CONSIGNA A —
Enumera todas las personas que se nombran en el texto sobre la plusvalía.
CONSIGNA B —
Contesta brevemente, según el texto sobre la plusvalía:
(i) ¿Qué concepto es la clave de la teoría económica de Marx?
(ii) ¿Qué reclamaban los socialistas utópicos que le correspondiera al trabajador?
(iii) ¿Qué determina el valor de la fuerza de trabajo?
CONSIGNA C —
Prolonga el texto sobre la plusvalía a partir de su última oración.

TEXTO DE LECTURA —
######

La clave de la teoría económica de Karl Marx es el concepto de plusvalía. Dicho
concepto parte de la previa determinación de Ricardo sobre el valor, como
formado por la cantidad de trabajo incorporado en la producción de las
mercancías.
A partir de la idea de Ricardo de que el trabajo incorporado es formador del valor,
advienen los reclamos de los socialistas utópicos, Saint Simon y Proudhon entre
ellos, de que al trabajador le corresponda la totalidad del valor producido, como
asunto de justicia.
Pero Marx da un paso adelante en el análisis y encuentra que no solo es el trabajo
formador de valor, sino que, bajo el régimen capitalista, la fuerza de trabajo
también es una mercancía y que su propio valor se forma de la misma manera que
las demás mercancías, por el tiempo de trabajo socialmente necesario para
producirla.Por tanto el valor de la fuerza de trabajo será determinado por el costo
promedio de la manutención del obrero y su familia, que es el tiempo de trabajo
socialmente necesario para producir los bienes necesarios para su reproducción.

######

Elementos del conjunto de datos —
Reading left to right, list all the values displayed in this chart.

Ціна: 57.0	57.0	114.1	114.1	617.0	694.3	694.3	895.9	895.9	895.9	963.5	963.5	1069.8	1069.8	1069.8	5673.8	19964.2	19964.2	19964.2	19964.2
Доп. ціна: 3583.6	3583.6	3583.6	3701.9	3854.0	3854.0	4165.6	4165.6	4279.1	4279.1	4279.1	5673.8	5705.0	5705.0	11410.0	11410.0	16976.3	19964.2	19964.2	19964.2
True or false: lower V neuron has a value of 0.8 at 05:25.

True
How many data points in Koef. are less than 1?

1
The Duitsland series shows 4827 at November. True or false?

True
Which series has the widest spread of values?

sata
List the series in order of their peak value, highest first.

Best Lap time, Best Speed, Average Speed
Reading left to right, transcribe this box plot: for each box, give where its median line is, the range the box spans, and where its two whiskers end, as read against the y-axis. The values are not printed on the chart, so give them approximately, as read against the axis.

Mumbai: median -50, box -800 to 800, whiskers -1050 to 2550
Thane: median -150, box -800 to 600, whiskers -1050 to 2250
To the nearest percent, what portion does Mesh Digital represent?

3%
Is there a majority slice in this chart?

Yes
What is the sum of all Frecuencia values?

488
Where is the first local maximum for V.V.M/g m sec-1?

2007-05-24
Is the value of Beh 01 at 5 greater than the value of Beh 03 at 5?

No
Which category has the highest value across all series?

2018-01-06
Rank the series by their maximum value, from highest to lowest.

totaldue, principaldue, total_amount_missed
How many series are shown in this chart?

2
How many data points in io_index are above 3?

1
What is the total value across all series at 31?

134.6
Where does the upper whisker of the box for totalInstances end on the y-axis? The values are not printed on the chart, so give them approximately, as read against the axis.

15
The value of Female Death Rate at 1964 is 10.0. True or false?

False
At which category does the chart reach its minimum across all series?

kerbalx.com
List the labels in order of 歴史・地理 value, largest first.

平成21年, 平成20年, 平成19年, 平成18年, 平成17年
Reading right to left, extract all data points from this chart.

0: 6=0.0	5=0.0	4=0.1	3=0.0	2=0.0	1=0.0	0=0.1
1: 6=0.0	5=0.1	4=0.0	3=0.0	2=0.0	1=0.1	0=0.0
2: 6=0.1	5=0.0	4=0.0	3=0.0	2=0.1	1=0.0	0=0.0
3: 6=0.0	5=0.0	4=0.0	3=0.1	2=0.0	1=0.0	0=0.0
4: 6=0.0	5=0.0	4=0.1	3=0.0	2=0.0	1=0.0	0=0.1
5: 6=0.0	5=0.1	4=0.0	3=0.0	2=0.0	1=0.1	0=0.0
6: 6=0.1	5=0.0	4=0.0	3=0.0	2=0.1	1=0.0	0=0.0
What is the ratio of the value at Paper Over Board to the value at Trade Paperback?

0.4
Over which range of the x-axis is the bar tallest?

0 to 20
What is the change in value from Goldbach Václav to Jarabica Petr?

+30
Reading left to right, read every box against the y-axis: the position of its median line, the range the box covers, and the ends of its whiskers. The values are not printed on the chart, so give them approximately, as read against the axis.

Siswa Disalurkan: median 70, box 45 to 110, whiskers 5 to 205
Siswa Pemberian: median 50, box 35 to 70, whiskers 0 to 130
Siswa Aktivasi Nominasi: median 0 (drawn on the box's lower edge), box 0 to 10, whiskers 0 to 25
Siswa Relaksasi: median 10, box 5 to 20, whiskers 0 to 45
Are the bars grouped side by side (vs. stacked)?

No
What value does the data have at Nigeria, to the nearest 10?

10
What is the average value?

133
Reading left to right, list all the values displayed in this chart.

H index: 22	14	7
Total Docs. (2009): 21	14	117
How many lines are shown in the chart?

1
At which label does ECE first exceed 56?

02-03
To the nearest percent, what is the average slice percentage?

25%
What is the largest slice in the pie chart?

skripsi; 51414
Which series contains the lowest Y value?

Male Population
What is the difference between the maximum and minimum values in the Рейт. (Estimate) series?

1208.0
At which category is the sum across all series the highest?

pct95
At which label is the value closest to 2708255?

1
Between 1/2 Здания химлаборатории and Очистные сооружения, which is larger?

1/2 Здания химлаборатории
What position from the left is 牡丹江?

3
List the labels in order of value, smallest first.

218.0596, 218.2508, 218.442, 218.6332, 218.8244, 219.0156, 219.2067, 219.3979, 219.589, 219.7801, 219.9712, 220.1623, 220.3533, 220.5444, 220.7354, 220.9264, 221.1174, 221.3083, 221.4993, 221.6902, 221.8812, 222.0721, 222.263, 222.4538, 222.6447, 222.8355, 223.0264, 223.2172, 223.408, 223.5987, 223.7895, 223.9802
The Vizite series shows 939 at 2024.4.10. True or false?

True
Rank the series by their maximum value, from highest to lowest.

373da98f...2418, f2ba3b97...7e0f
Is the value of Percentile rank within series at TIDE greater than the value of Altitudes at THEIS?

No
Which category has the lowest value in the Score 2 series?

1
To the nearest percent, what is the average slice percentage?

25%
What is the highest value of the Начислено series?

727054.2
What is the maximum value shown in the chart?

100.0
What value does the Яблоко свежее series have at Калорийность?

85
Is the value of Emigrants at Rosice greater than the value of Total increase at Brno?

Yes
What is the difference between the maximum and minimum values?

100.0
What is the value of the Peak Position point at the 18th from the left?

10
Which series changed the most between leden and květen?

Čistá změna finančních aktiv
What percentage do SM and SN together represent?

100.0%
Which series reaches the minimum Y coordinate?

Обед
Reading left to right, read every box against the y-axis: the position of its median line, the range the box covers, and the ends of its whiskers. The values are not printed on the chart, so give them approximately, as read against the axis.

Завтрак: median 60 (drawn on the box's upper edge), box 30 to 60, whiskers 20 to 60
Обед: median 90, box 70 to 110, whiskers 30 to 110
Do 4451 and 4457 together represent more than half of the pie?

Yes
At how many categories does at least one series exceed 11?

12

######

RESPUESTA A —
Karl Marx, Ricardo, Saint Simon, Proudhon

RESPUESTA B —
(i) El concepto de plusvalía.
(ii) La totalidad del valor producido, como asunto de justicia.
(iii) El costo promedio de la manutención del obrero y su familia.

RESPUESTA C —
Convertido en mercancía entra el trabajo a ser, no un producto en el que objetiva
el hombre su proyecto, sino un valor agregado al capital y, bajo dicha condición,
en una potencia extraña que se le enfrenta para someterlo a la lógica de la
acumulación.
En una exquisita obra polémica: “Miseria de la Filosofía” Karl Marx realiza una
demoledora crítica del socialismo utópico y establece una diferenciación
conceptual radical entre “valor de uso” y “valor de cambio”, cuya confusión hacía
posible los desvaríos de moral económica de aquellos socialistas. No sobra decir
que a partir de ese momento quedaría claro que el concepto “valor” en economía
se refiere al “valor de cambio” que expresa el valor de la mercancía como tal y no
al “valor de uso” que es su valor como objeto útil, no destinado entonces al
comercio sino a su consumo en la satisfacción de necesidades humanas
concretas.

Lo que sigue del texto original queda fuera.